E-Mail Marketers Trip up on Quality Control

While e-mail marketing gets more sophisticated, why are messages still delivered with broken links, missing images, and other shortcomings?

In recent weeks the Email Experience Council (EEC), a leading e-mail industry group, has come under fire in industry circles for a series of errors in its regular e-mail communications. While I agree that it doesn’t give a great impression when an ambassador of our industry repeatedly sends e-mail communications with errors, I don’t lay the blame solely at the feet of the EEC.

They say a bad workman blames his tools, but by the same token, great work requires great tools. Our industry doesn’t have great tools for quality assurance. Despite huge advances in the capabilities and sophistication of e-mail marketing software and platforms in the past 10 years, the current state of quality control is the same as it was at the turn of the millennium.

I’ve touched on this issue in the past as it relates to dynamic and automated messaging. However, it’s clear that current quality assurance processes are inadequate even for more traditional messaging. Clients are sending more and more e-mail. They’re running more campaigns, to more tightly defined audiences, and yet, have no more staff to run these campaigns. In many cases, they may actually have fewer staff.

At the same time, the increased expenditure combined with an understanding of the efficacy of e-mail is leading to greater recognition, and that means scrutiny, higher up in the organization. Senior management expects every campaign to be executed flawlessly. As the ’80s total quality management (define) mantra said, “right first time every time.”

Unfortunately, quality control issues seem to be plaguing our industry. I regularly receive marketing communications with a range of different issues. In the past few weeks alone I have seen the following:

  • Broken links
  • Missing images
  • Incorrectly coded subject lines
  • Unsubstituted personalization fields
  • Faulty unsubscription mechanisms
  • Duplicate messages

The problem is, there are a lot of moving parts in even the most basic e-mail communication. Many “i’s to dot and t’s to cross” without incorporating advanced targeting, dynamic content, and automated messaging.

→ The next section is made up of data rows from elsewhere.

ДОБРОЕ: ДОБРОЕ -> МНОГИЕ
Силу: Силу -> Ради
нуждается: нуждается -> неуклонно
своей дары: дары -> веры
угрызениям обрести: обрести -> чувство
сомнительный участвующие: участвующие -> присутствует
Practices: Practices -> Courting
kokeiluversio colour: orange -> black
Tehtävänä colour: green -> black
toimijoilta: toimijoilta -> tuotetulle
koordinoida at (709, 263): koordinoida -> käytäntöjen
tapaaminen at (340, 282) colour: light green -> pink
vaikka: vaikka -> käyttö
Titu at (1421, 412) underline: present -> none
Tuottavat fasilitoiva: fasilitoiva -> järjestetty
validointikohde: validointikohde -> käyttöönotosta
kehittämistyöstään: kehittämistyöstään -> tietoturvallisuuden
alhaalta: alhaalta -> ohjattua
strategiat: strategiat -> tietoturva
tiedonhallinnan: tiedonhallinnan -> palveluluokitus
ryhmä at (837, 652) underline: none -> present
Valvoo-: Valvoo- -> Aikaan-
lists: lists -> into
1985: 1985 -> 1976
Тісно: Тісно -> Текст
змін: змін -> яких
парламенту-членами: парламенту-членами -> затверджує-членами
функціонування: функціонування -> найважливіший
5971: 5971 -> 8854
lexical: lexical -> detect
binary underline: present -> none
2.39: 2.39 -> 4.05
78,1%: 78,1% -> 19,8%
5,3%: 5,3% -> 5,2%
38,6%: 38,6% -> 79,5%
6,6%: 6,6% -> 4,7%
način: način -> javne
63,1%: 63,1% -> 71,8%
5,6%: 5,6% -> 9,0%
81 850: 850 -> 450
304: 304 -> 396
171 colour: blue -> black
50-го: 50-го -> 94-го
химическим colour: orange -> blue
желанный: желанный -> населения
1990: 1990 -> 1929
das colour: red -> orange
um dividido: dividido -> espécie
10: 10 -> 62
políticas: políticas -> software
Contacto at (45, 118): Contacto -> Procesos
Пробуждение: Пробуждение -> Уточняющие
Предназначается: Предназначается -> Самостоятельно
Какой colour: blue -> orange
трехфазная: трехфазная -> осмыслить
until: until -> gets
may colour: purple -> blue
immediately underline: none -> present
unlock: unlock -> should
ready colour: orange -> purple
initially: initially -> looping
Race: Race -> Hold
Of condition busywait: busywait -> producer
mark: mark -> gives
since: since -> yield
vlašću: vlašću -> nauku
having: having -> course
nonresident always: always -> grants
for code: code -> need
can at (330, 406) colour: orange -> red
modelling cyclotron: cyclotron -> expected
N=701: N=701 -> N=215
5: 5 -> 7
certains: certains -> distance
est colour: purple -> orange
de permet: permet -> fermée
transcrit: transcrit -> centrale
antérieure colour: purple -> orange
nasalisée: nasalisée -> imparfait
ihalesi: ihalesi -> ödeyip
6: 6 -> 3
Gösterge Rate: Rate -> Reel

A simple HTML message has links that must work, images that must load correctly, authentication mechanisms such as SPF and DomainKeys (or DKIM) that depend on appropriate technical configuration, various response addresses (from and reply to, possibly unsubscribe), character sets and content encodings that must match, and a list of recipients that may require data loading and suppression.

Unfortunately, most e-mail solutions still leave all the heavy lifting of e-mail verification in the hands of the sender — with essentially manual processes. I don’t understand why this is still the case. Link destinations, images, response addresses, and authentication can all be checked automatically, but it seems this isn’t the norm.

Automated tools can’t resolve all e-mail quality assurance issues. A link verifier may be able to determine if a link destination exists, but it can’t determine if it’s the right link. The same is true for image verification or checking response addresses. Recipient checks may be able to prevent duplication but can’t ensure the audience is the right one. Humans have to make judgment calls about link destinations, content rendering, and so forth. Automated checks should be a bare minimum, though apparently they aren’t.

So am I missing something? Is our industry still in the engineering equivalent of the days before the Tacoma Narrows Bridge? Is this a challenge for you? What do you do to manage the quality of your campaigns? Are there tools that have been useful for your organization?

I’d love to hear your thoughts on an important issue for our industry.